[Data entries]

•••

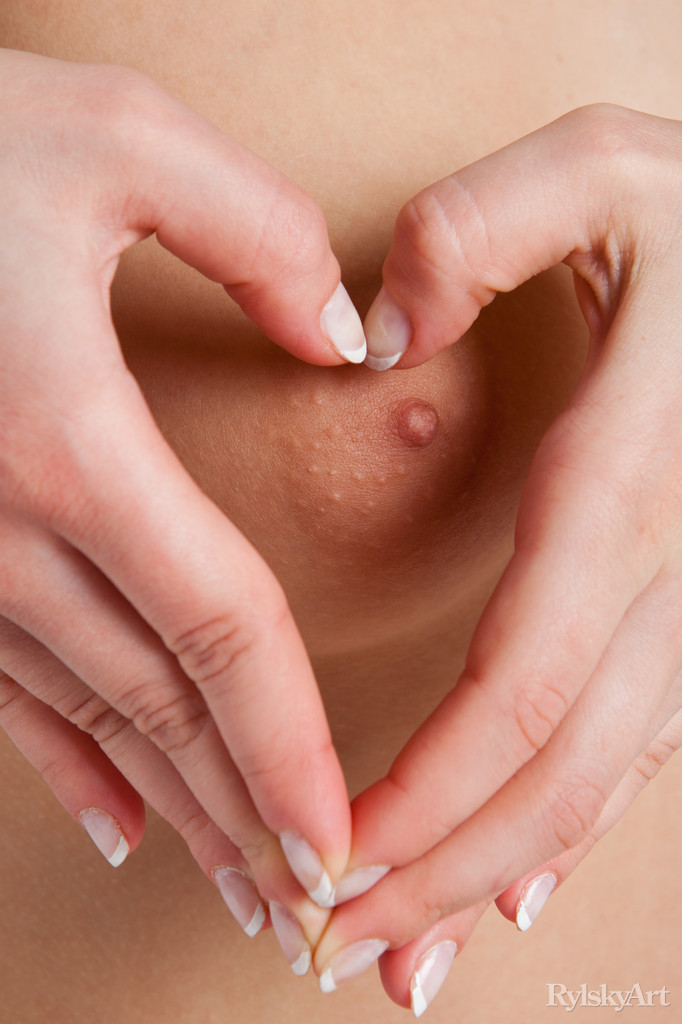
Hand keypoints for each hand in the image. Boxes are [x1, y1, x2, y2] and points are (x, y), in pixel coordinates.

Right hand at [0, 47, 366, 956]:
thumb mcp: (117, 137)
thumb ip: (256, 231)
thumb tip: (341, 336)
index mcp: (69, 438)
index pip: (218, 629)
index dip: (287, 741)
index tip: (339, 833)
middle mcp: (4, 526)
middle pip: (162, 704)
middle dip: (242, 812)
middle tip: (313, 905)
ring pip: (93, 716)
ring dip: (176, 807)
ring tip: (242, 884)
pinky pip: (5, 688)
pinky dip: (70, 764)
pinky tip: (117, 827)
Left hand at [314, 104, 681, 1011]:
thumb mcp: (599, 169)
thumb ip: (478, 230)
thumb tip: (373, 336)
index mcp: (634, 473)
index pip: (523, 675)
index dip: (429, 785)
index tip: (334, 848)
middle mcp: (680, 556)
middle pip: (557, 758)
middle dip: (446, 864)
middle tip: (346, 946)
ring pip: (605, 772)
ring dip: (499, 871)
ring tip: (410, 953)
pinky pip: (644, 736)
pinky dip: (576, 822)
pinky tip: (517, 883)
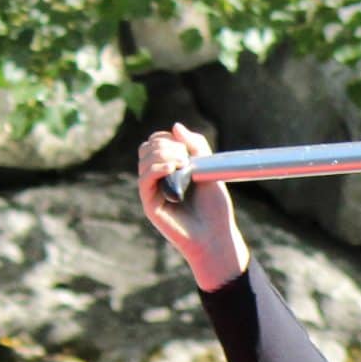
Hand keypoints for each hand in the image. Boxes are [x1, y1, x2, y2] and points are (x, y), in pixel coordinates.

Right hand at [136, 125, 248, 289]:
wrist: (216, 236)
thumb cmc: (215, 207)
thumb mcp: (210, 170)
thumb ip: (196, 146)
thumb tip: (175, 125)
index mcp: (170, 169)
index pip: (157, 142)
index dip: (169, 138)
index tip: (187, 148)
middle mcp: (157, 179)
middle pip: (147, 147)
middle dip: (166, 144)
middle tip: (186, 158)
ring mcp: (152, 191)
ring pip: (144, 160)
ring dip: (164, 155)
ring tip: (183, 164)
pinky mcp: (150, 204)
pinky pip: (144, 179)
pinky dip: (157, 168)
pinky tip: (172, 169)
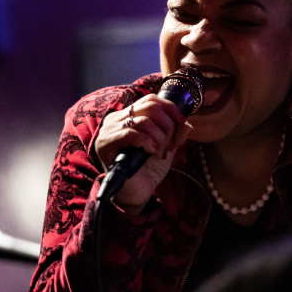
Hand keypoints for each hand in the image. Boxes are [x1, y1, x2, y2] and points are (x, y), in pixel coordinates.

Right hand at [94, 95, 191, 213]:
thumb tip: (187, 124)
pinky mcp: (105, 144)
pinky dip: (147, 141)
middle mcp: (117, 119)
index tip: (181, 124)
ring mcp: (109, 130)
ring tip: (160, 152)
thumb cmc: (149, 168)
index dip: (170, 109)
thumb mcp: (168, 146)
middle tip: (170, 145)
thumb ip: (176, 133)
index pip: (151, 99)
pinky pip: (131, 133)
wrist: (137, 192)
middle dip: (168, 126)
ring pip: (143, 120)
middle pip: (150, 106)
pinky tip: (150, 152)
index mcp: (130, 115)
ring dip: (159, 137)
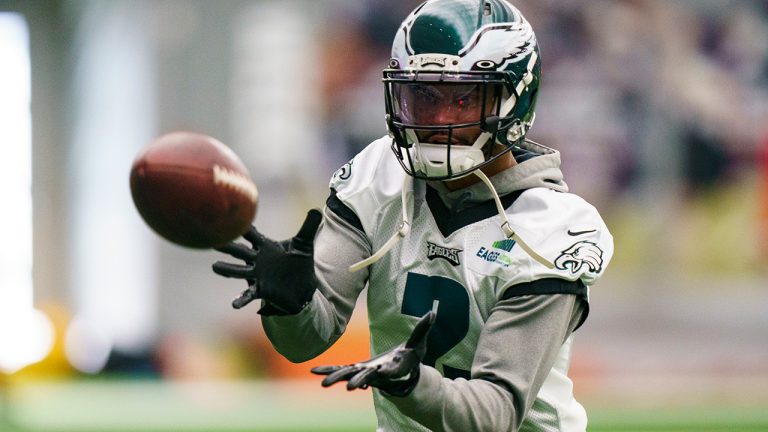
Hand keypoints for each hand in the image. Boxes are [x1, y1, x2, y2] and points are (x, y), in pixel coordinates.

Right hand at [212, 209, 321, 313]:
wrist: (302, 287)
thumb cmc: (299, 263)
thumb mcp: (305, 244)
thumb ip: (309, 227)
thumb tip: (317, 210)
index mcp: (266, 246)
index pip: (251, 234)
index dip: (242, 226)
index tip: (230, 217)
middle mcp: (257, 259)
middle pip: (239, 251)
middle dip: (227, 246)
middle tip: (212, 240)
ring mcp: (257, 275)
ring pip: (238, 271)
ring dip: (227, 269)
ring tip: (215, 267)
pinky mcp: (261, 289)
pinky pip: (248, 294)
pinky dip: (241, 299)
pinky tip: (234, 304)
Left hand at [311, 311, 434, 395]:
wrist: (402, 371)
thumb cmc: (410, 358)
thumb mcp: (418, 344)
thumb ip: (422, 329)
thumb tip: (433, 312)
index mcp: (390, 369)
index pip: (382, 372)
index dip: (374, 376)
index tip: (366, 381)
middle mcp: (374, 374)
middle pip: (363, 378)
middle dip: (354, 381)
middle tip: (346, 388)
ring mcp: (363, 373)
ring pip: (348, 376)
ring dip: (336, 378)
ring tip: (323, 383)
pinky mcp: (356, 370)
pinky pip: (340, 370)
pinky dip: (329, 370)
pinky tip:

•••

What to work on: Please print the lines above word for word, starting at the one with "pinky tip: (150, 152)" and ending at the one with "index tip: (230, 217)", both included, and without any picture.

Written response:
pinky tip: (150, 152)
index mcp: (130, 115)
ring dip: (159, 137)
Hand keypoints for each hand in the image. Boxes are [x1, y1, x2, y2] and points are (x, y), in pixel coordinates.

Right hand at [212, 209, 321, 313]:
wrist: (302, 287)
thumb cmc: (299, 263)
thumb mcp: (305, 244)
thumb ip: (309, 227)
thumb tip: (317, 210)
index mcp: (266, 246)
index pip: (251, 234)
index dip: (242, 226)
index tip: (230, 217)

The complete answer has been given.